Ulloque-Caamaño Liezel, Mo-Carrascal Joulen, Maraby Johana, Narvaez-Rojas Alexis, Quintana-Pajaro Loraine, Ramos-Villegas Yancarlos, Moscote-Salazar Luis R
Facultad de Medicina, Universidad de Cartagena, Cartagena de Indias, Colombia.
Cartagena Neurotrauma Research Group, Universidad Nacional Autónoma de Nicaragua, Managua, Nicaragua.
Cir Cir. 2019;87(2):230-240. doi: 10.24875/CIRU.18000052.

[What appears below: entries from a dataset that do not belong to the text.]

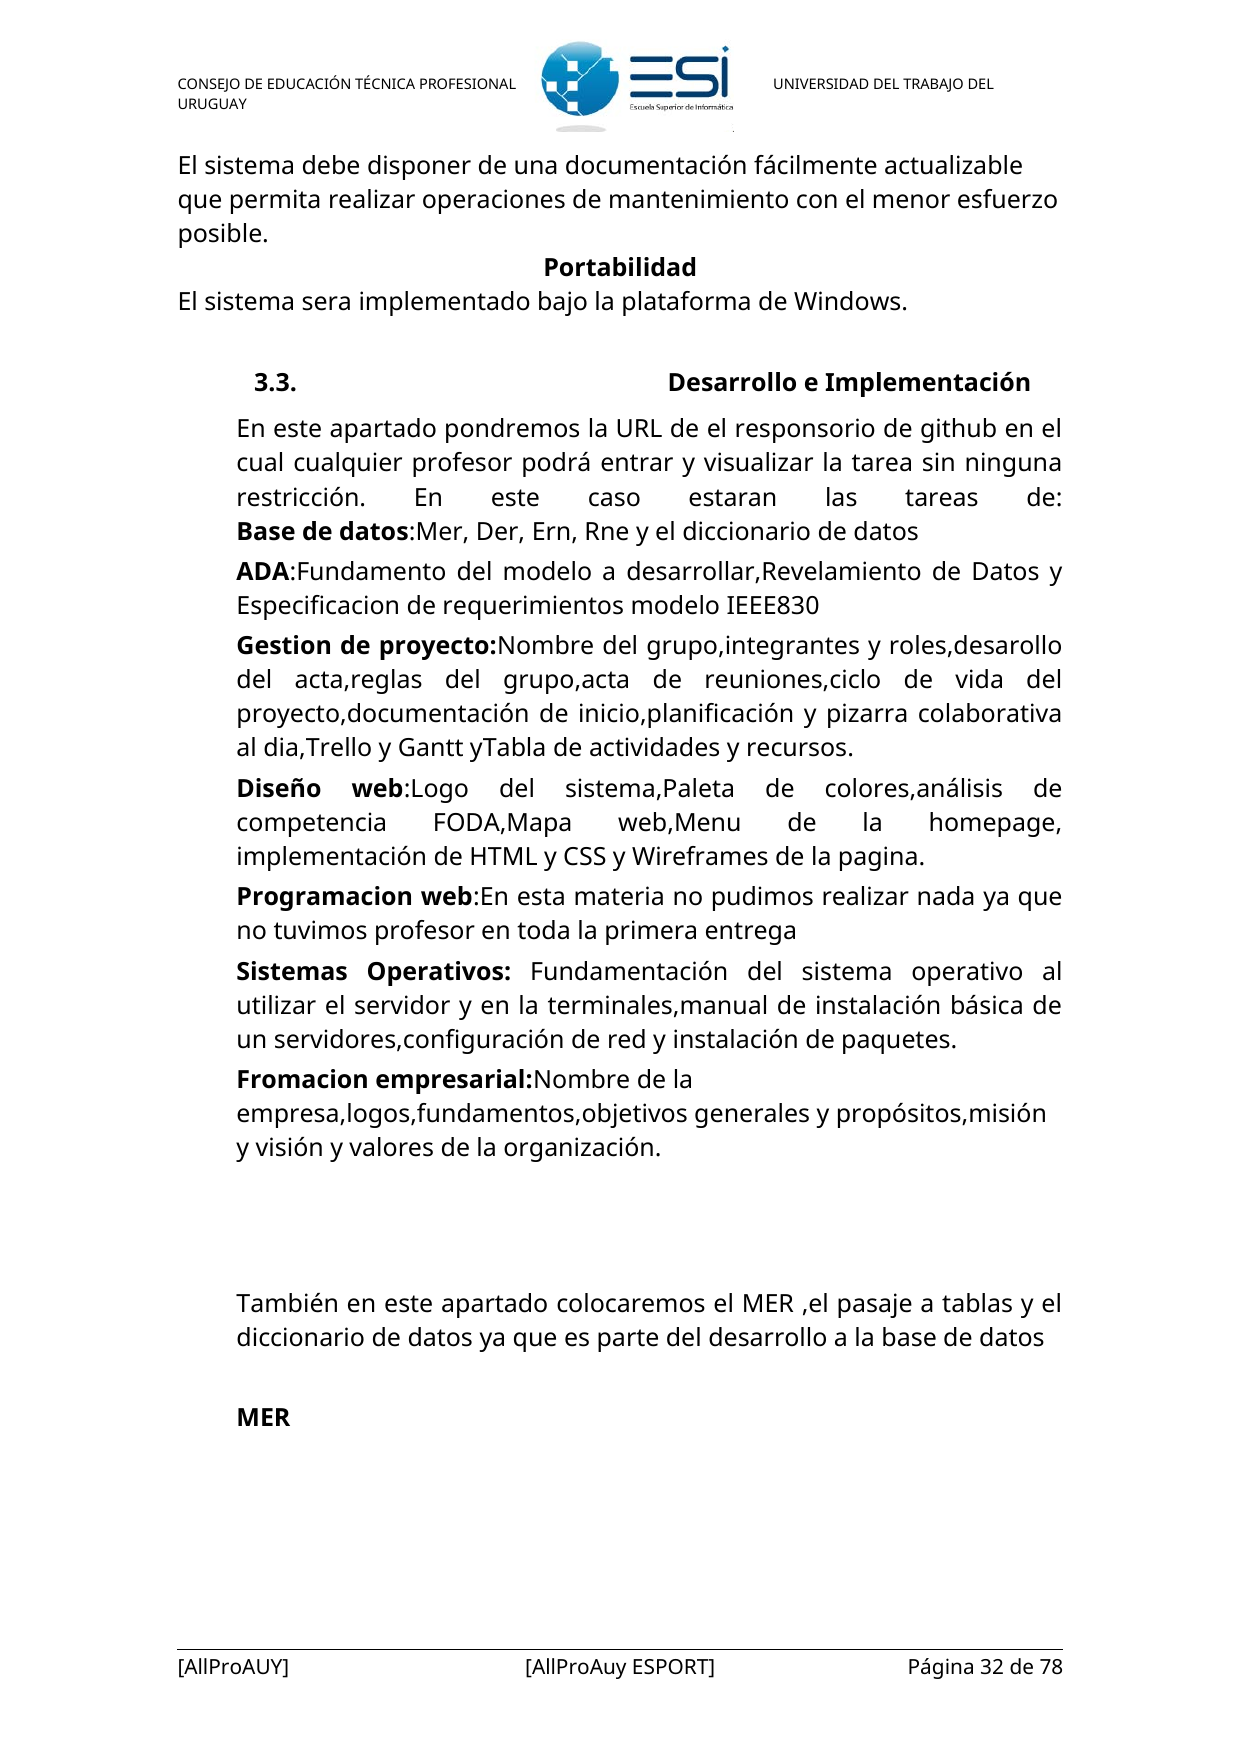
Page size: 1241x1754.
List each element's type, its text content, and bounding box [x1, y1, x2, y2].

text MER [236, 1400, 1063, 1434]
text Programacion web:En esta materia no pudimos realizar nada ya que no tuvimos profesor en toda la primera entrega [236, 879, 1063, 947]
picture [534, 39, 734, 132]
text En este apartado pondremos la URL de el responsorio de github en el cual cualquier profesor podrá entrar y visualizar la tarea sin ninguna restricción. En este caso estaran las tareas de: Base de datos:Mer, Der, Ern, Rne y el diccionario de datos [236, 411, 1063, 547]
text Gestion de proyecto:Nombre del grupo,integrantes y roles,desarollo del acta,reglas del grupo,acta de reuniones,ciclo de vida del proyecto,documentación de inicio,planificación y pizarra colaborativa al dia,Trello y Gantt yTabla de actividades y recursos. [236, 628, 1063, 764]
text Sistemas Operativos: Fundamentación del sistema operativo al utilizar el servidor y en la terminales,manual de instalación básica de un servidores,configuración de red y instalación de paquetes. [236, 953, 1063, 1055]
text Portabilidad [177, 250, 1063, 284]
text El sistema debe disponer de una documentación fácilmente actualizable que permita realizar operaciones de mantenimiento con el menor esfuerzo posible. [177, 148, 1063, 250]
text ADA:Fundamento del modelo a desarrollar,Revelamiento de Datos y Especificacion de requerimientos modelo IEEE830 [236, 553, 1063, 622]
text Fromacion empresarial:Nombre de la empresa,logos,fundamentos,objetivos generales y propósitos,misión y visión y valores de la organización. [236, 1062, 1063, 1164]
text Diseño web:Logo del sistema,Paleta de colores,análisis de competencia FODA,Mapa web,Menu de la homepage, implementación de HTML y CSS y Wireframes de la pagina. [236, 770, 1063, 873]
subtitle Desarrollo e Implementación [254, 364, 1063, 398]
text El sistema sera implementado bajo la plataforma de Windows. [177, 284, 1063, 318]
text También en este apartado colocaremos el MER ,el pasaje a tablas y el diccionario de datos ya que es parte del desarrollo a la base de datos [236, 1285, 1063, 1353]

Ventriculitis after extraventricular drainage is a very important neurosurgical complication in neurocritical care units. It is necessary to make an early diagnosis, given that the morbidity and mortality secondary to it can be variable, and complicate the evolution of neurocritical patients. Despite this, ventriculostomy continues to be an important pillar in monitoring and treatment. Given the urgency of ventriculitis associated with multiresistant germs, new antimicrobial drugs have emerged as part of the treatment, as intraventricular routes have been proposed within the new investigations. However, the foregoing does not yet have sufficient bases to be able to support it. The present review was carried out with the aim of contributing to an early diagnosis and treatment of ventriculitis associated with extra ventricular drainage in neurocritical patients, and in this way to contribute to improve survival and prevent fatal outcomes in these patients.
脑室外引流后发生的脑室炎是神经重症监护病房中一种非常重要的神经外科并发症。鉴于其继发的发病率和死亡率可能各不相同,且会使神经重症患者的病情复杂化,因此有必要进行早期诊断。尽管如此,脑室造瘘术仍然是监测和治疗的重要支柱。鉴于与多重耐药菌相关的脑室炎的紧迫性,新的抗菌药物已成为治疗的一部分,因为在新的研究中已提出了脑室内给药途径。然而,上述内容尚无足够的依据来支持。本综述旨在促进神经重症患者脑室外引流相关脑室炎的早期诊断和治疗,从而有助于提高这些患者的生存率并预防致命后果。